══ MATERIAL FOR THIS EXERCISE

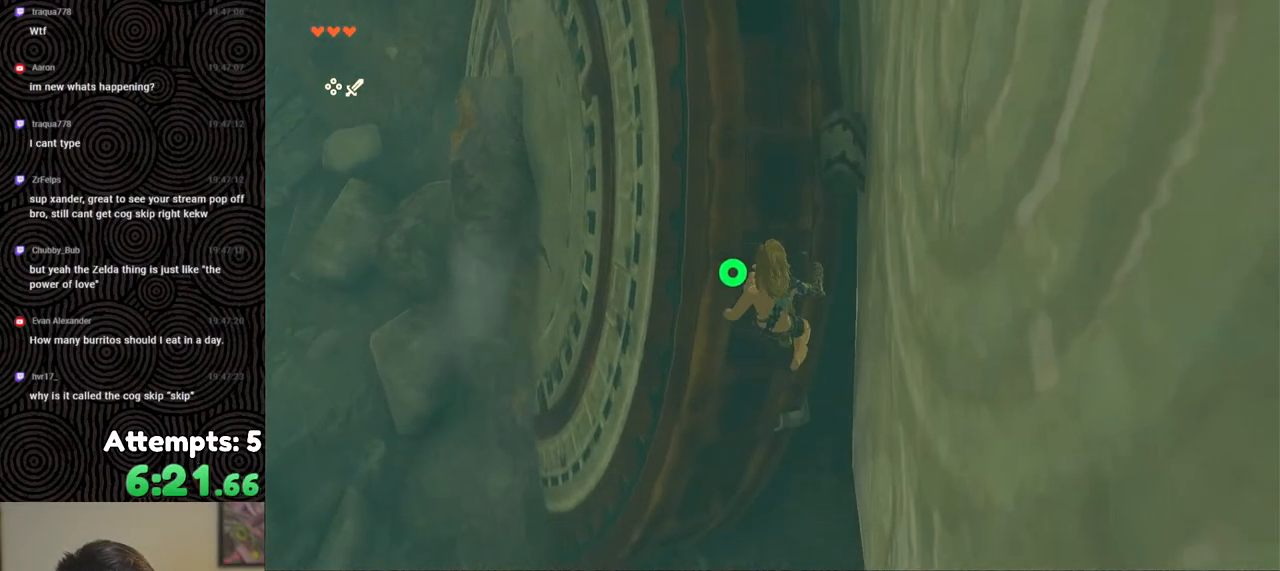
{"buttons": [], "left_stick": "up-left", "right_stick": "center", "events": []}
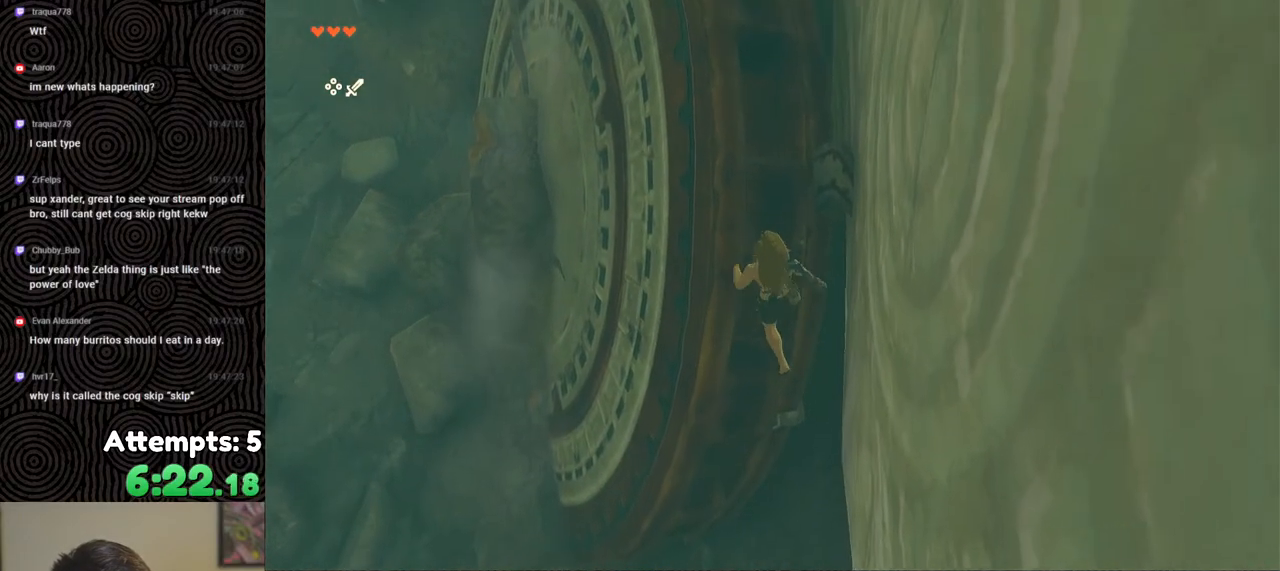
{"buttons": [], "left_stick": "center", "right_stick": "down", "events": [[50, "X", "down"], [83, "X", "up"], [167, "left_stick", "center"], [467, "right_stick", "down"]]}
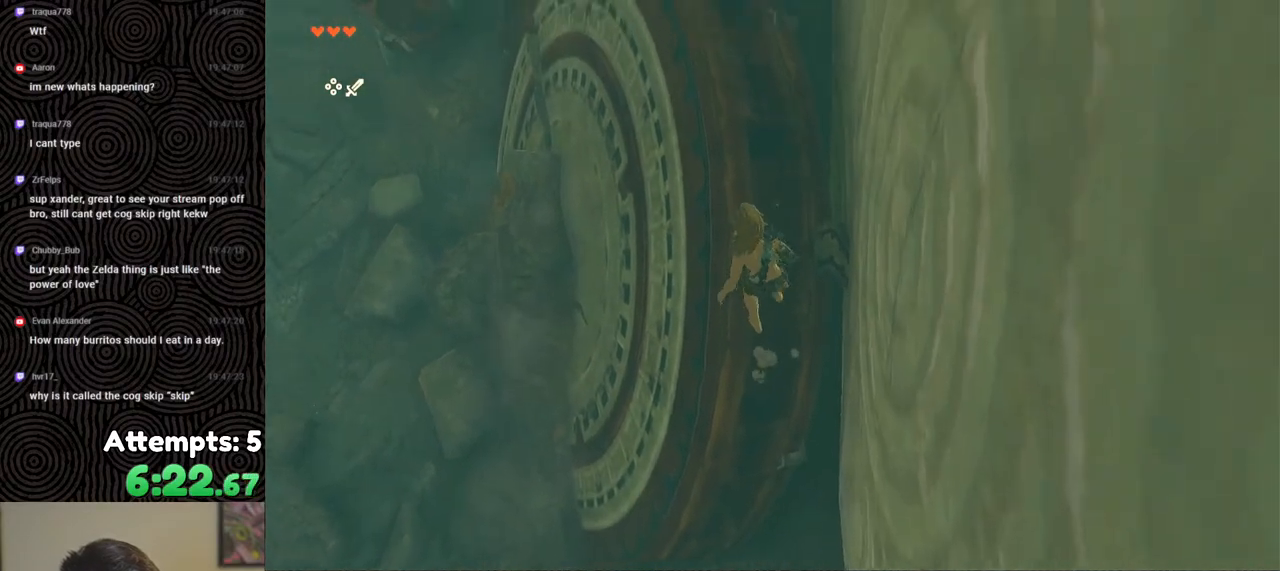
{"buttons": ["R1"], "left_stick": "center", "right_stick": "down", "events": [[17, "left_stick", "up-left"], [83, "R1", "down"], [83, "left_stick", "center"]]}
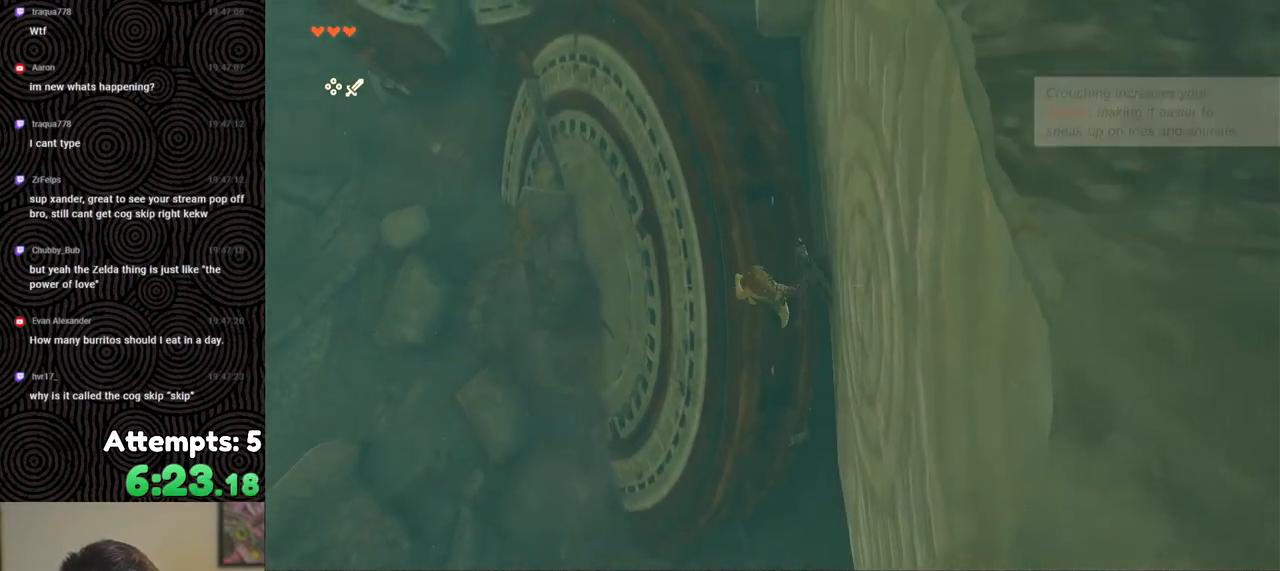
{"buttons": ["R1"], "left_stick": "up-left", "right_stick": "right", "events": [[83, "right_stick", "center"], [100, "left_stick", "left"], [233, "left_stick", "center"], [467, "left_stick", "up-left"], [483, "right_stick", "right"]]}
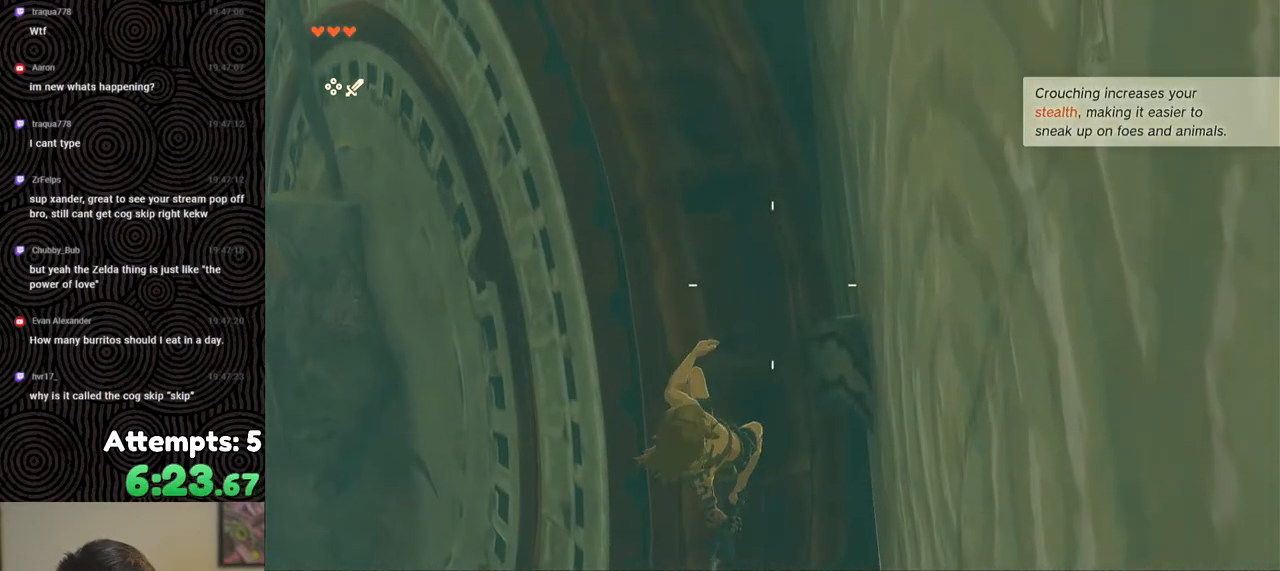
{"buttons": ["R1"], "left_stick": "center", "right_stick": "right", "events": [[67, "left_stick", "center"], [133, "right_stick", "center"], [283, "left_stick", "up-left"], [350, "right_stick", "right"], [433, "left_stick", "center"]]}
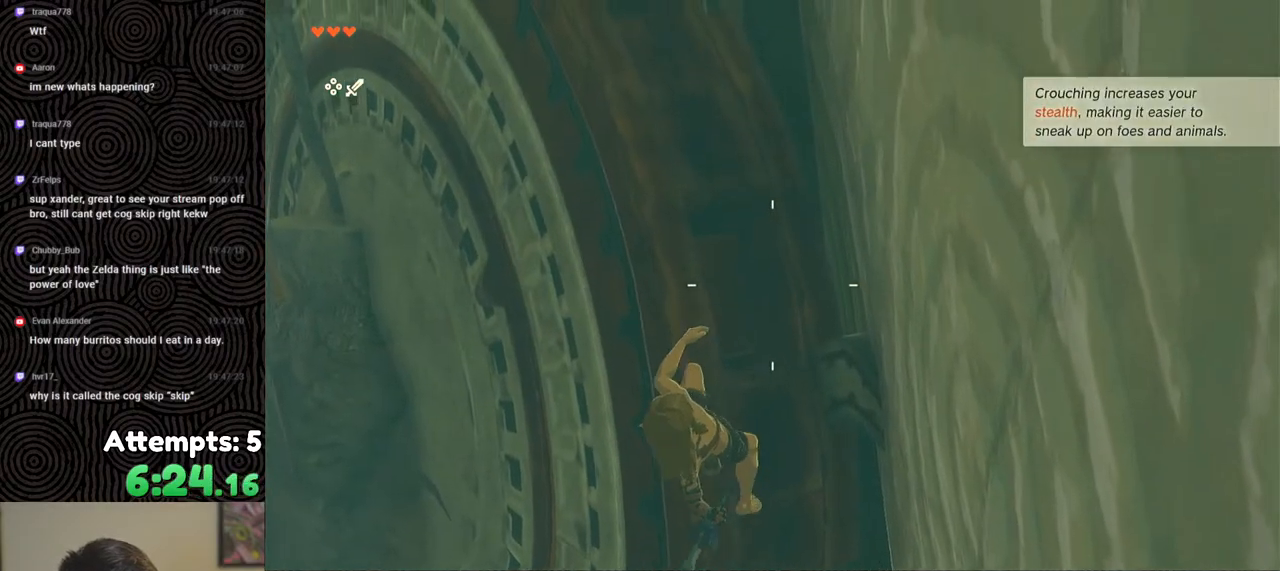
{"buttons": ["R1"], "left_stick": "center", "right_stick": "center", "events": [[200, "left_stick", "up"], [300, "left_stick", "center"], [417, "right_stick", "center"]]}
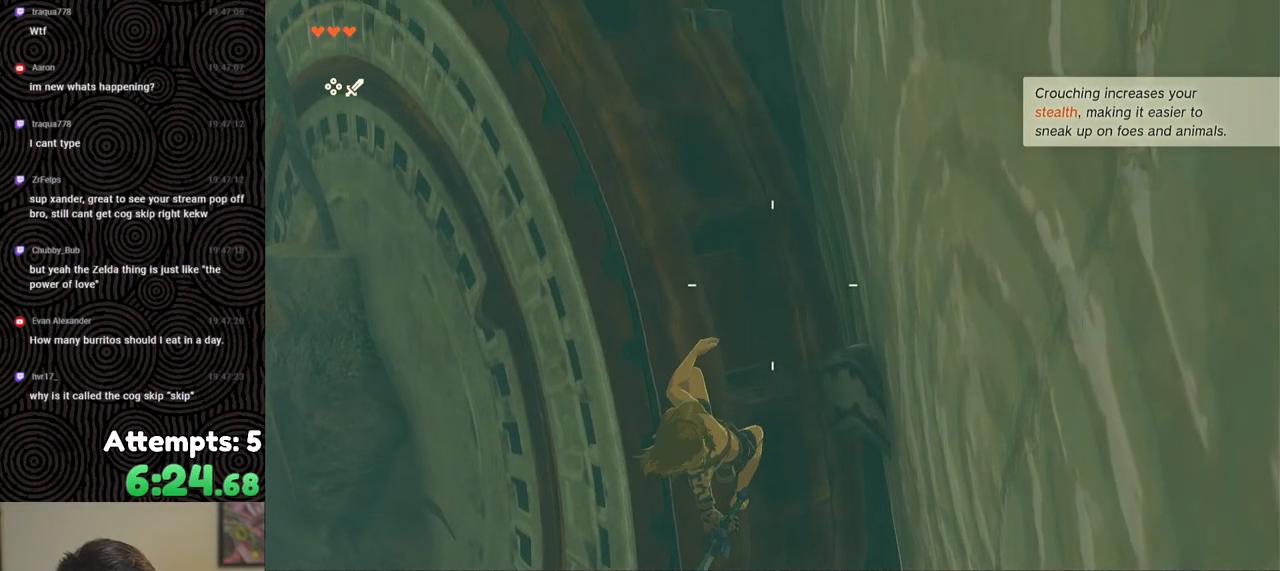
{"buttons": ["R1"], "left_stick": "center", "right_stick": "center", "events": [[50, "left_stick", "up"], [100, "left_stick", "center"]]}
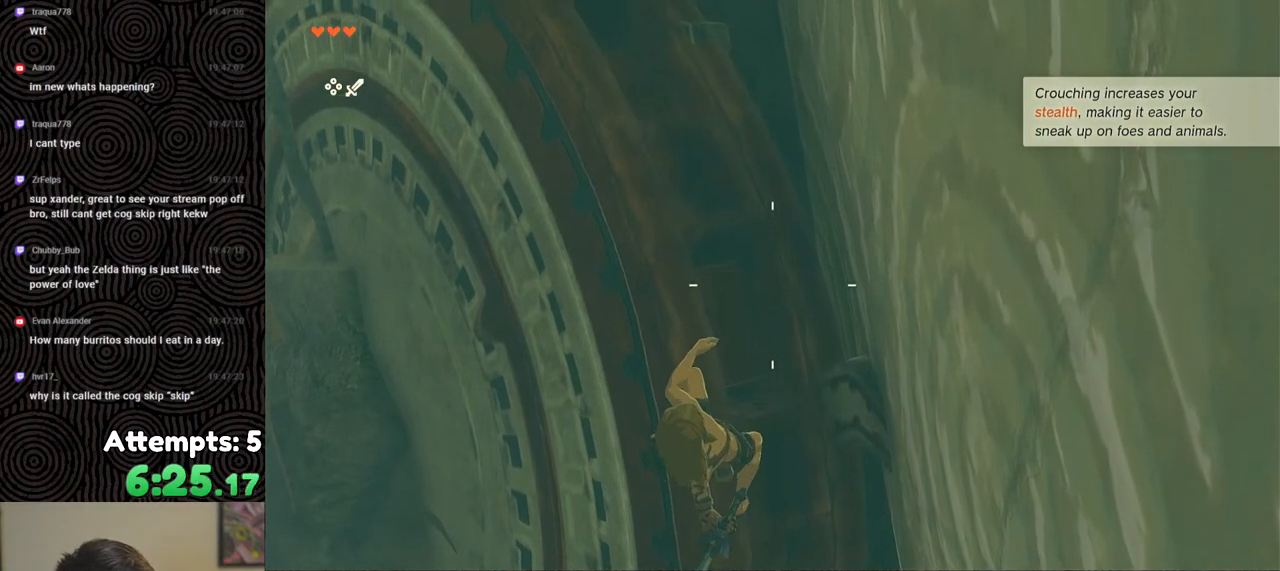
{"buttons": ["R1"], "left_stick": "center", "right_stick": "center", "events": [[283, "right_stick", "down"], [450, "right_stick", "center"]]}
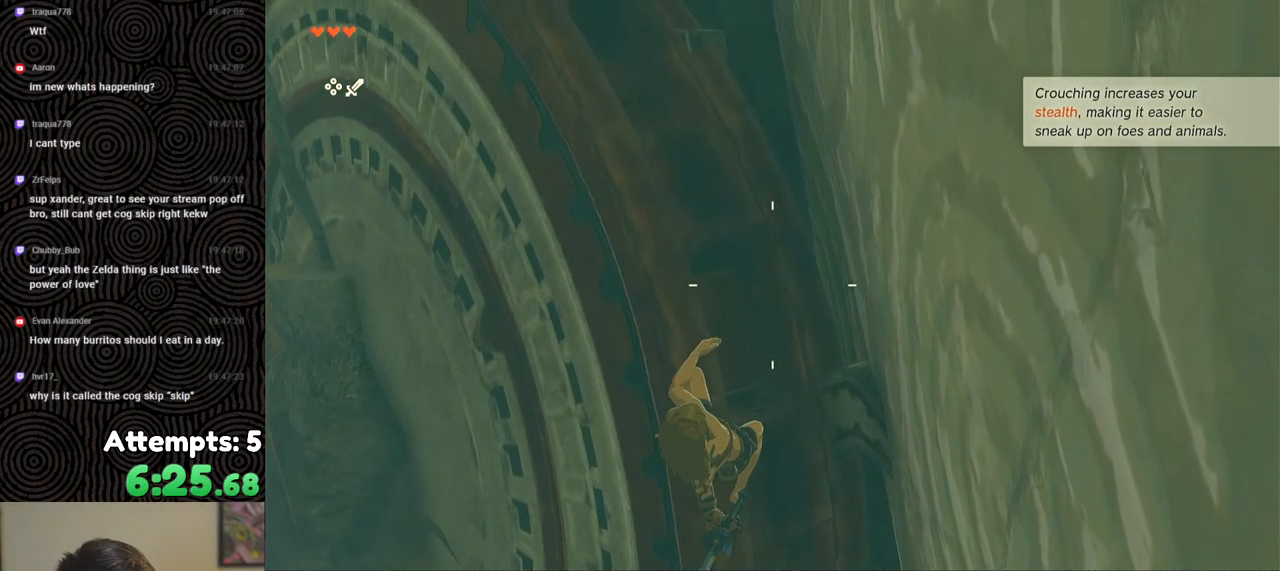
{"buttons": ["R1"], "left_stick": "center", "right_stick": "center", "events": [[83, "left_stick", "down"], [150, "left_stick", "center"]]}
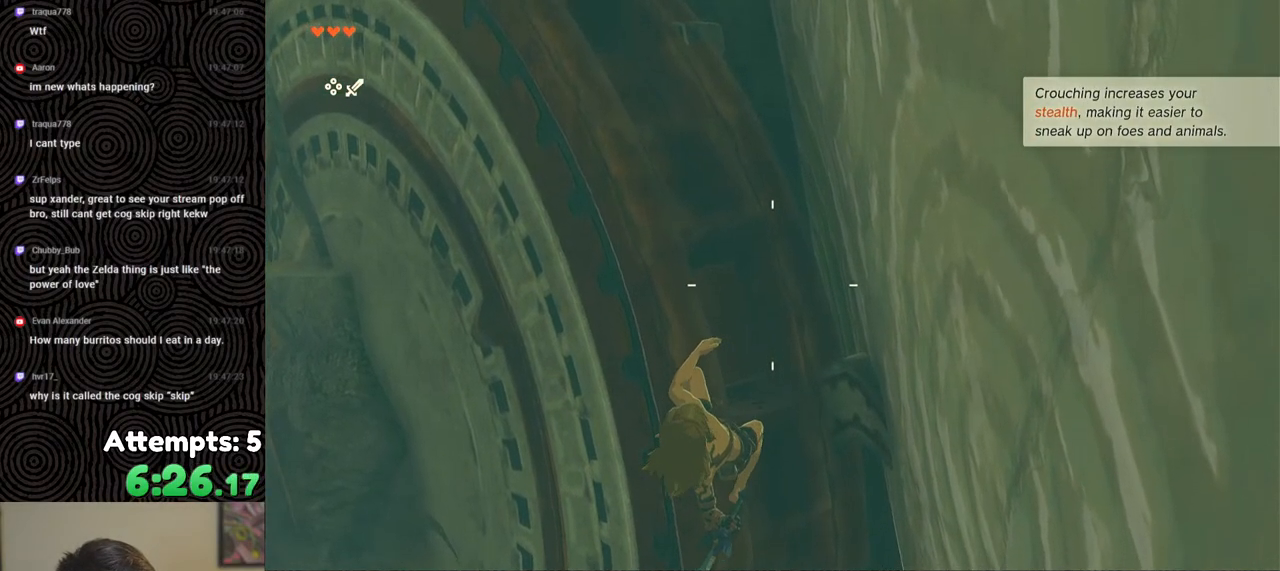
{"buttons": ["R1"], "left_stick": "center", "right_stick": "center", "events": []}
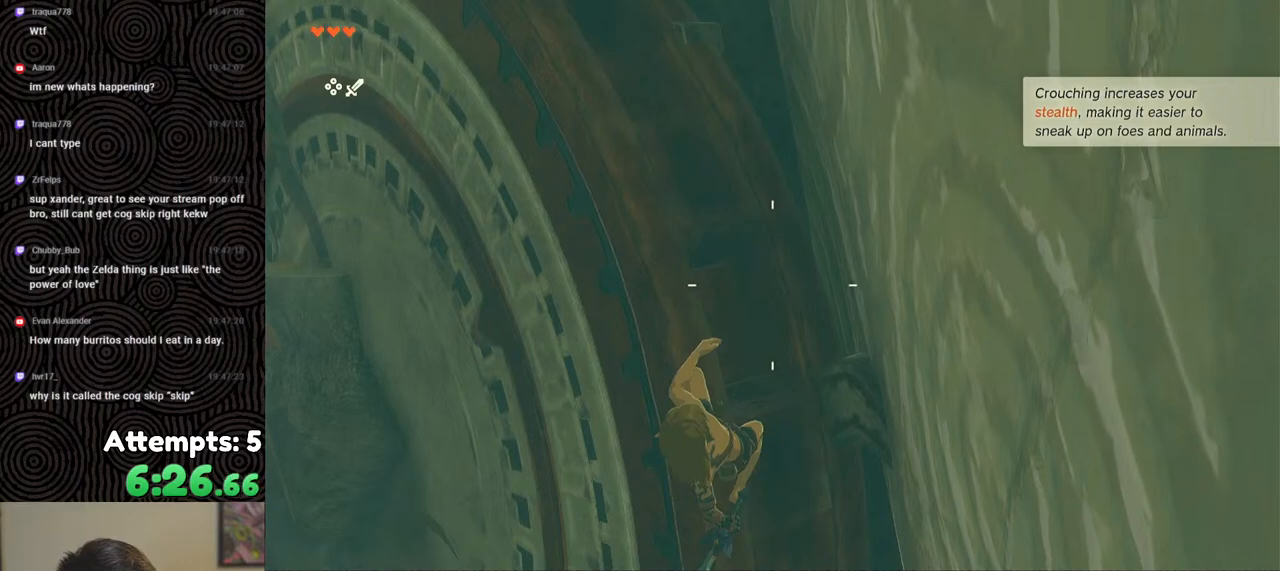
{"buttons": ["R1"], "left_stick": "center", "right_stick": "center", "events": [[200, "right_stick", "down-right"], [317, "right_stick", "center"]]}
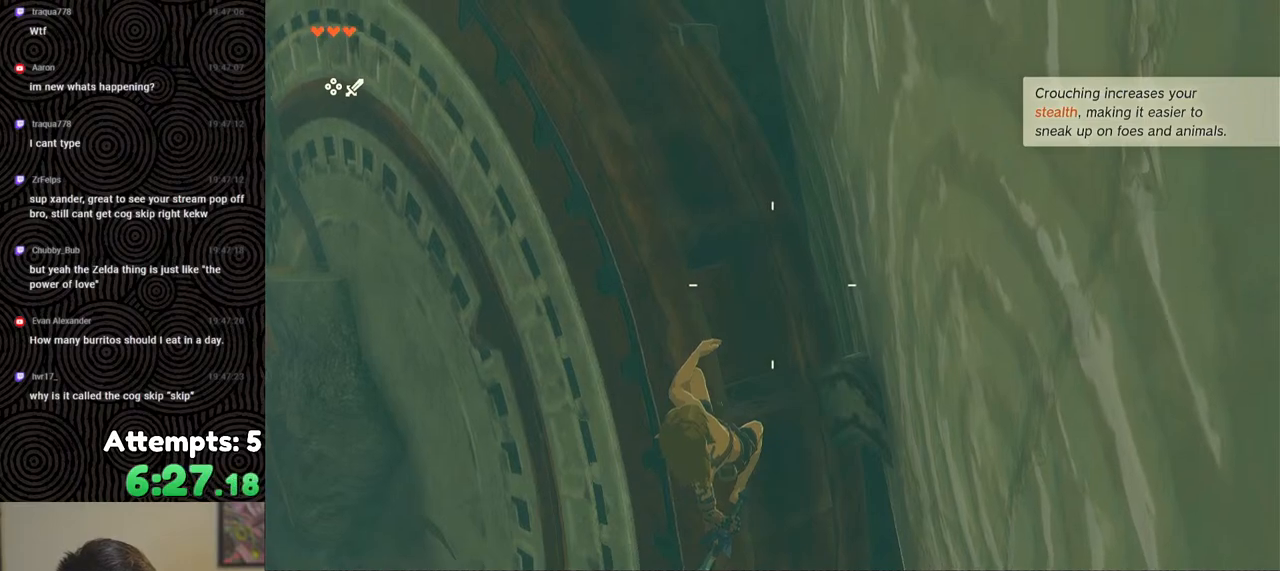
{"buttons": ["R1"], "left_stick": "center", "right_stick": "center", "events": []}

════

▸ YOUR OBJECTIVE: Omit the pictures; restate every entry word for word.

▸ SOLUTION TO THIS PROBLEM:
{"buttons": [], "left_stick": "up-left", "right_stick": "center", "events": []}
{"buttons": [], "left_stick": "center", "right_stick": "down", "events": [[50, "X", "down"], [83, "X", "up"], [167, "left_stick", "center"], [467, "right_stick", "down"]]}
{"buttons": ["R1"], "left_stick": "center", "right_stick": "down", "events": [[17, "left_stick", "up-left"], [83, "R1", "down"], [83, "left_stick", "center"]]}
{"buttons": ["R1"], "left_stick": "up-left", "right_stick": "right", "events": [[83, "right_stick", "center"], [100, "left_stick", "left"], [233, "left_stick", "center"], [467, "left_stick", "up-left"], [483, "right_stick", "right"]]}
{"buttons": ["R1"], "left_stick": "center", "right_stick": "right", "events": [[67, "left_stick", "center"], [133, "right_stick", "center"], [283, "left_stick", "up-left"], [350, "right_stick", "right"], [433, "left_stick", "center"]]}
{"buttons": ["R1"], "left_stick": "center", "right_stick": "center", "events": [[200, "left_stick", "up"], [300, "left_stick", "center"], [417, "right_stick", "center"]]}
{"buttons": ["R1"], "left_stick": "center", "right_stick": "center", "events": [[50, "left_stick", "up"], [100, "left_stick", "center"]]}
{"buttons": ["R1"], "left_stick": "center", "right_stick": "center", "events": [[283, "right_stick", "down"], [450, "right_stick", "center"]]}
{"buttons": ["R1"], "left_stick": "center", "right_stick": "center", "events": [[83, "left_stick", "down"], [150, "left_stick", "center"]]}
{"buttons": ["R1"], "left_stick": "center", "right_stick": "center", "events": []}
{"buttons": ["R1"], "left_stick": "center", "right_stick": "center", "events": [[200, "right_stick", "down-right"], [317, "right_stick", "center"]]}
{"buttons": ["R1"], "left_stick": "center", "right_stick": "center", "events": []}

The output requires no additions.